On aurait certes pu rêver d’un meilleur lancement ministériel. Invitée de l’aube du 27 novembre, sur France Inter, Agnès Buzyn avait un superbe scoop dans ses bagages solidaires et sanitaires. Malheureusement, bousculée par mille et une urgences quotidiennes politiciennes, la ministre a raté son effet: elle a tout simplement «oublié le nom de la marque» –celle du préservatif masculin lubrifié qui sera bientôt être remboursé par l’Assurance maladie.
Une marque qui jouira bientôt d’une forte publicité: EDEN, premier «dispositif médical» en latex remboursé par l’Assurance maladie. Un événement puisque jamais la Sécurité sociale, en charge du thérapeutique, n’avait été amenée à une telle prise en charge préventive. Et que depuis l’émergence de l’épidémie de sida, aucun gouvernement n’avait voulu évoquer la question du remboursement du préservatif masculin alors même que les autorités sanitaires ne cessaient d’inciter à son usage.
Dès le 10 décembre
La ministre des Solidarités et de la Santé ayant «oublié» le nom de la marque, la firme concernée assure la communication: «Majorelle, le 1er laboratoire citoyen». Cette entreprise a été créée en 2012 dans le sillage de l’affaire des pilules de troisième génération, avec le développement d’une nouvelle gamme de contraceptifs féminins. En 2014, elle commercialise la première pilule remboursée ne présentant pas de «sur-risque thromboembolique veineux». En 2015, Majorelle lance le «premier traitement de la dysfonction érectile sous forme de crème». Puis, en 2017, une campagne médiatique pour faire connaître son dispositif médical indiqué dans le traitement à domicile des fuites urinaires.
Et aujourd’hui, pleinement en phase avec le gouvernement et l’Assurance maladie, voici l'annonce du premier «préservatif remboursable sur prescription médicale». Et ce «pour apporter une réponse efficace à un enjeu majeur de santé publique: la prévention des infections sexuellement transmissibles» (infection à VIH/sida, hépatites virales B et C, syphilis, gonococcie, infections à chlamydia, etc.).

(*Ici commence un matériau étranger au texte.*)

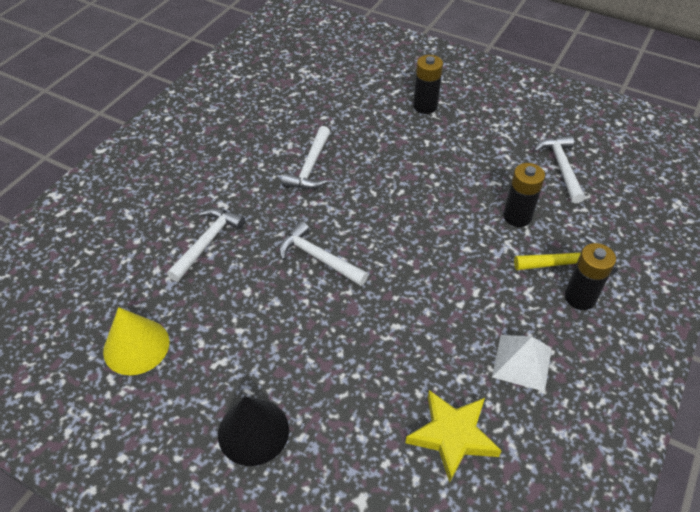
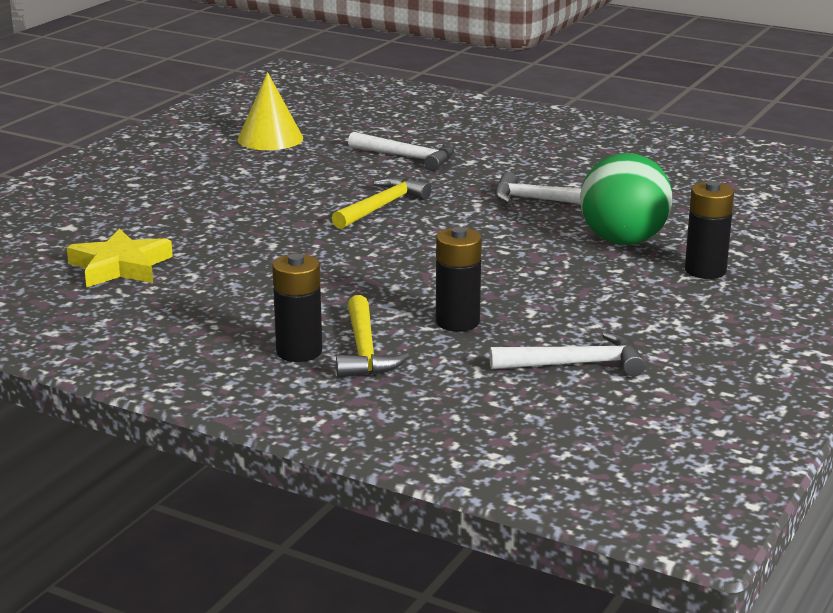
camera: 90 degrees right, 25 degrees down
(253, 431) = (159, 185): black cone -> none
(318, 258) = (381, 207): white hammer -> yellow hammer
(381, 135) = (623, 241): none -> green ball
(522, 362) = (203, 307): white pyramid -> none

En pratique, à compter du 10 décembre 2018, EDEN fera l’objet d’une prise en charge par l’Assurance maladie. Cette prise en charge concernera les femmes comme les hommes. La délivrance, sous forme de boîtes de six, douze ou vingt-quatre préservatifs, s’effectuera en pharmacie sur présentation d’une prescription d’un médecin ou d’une sage-femme. Préservatif de qualité «premium», EDEN bénéficiera d’un taux de remboursement de 60% sur la base d’un prix de vente s’élevant à 1,30€ TTC la boîte de six (également disponible en taille XL), 2,60€ TTC la boîte de douze et 5,20€ TTC la boîte de vingt-quatre.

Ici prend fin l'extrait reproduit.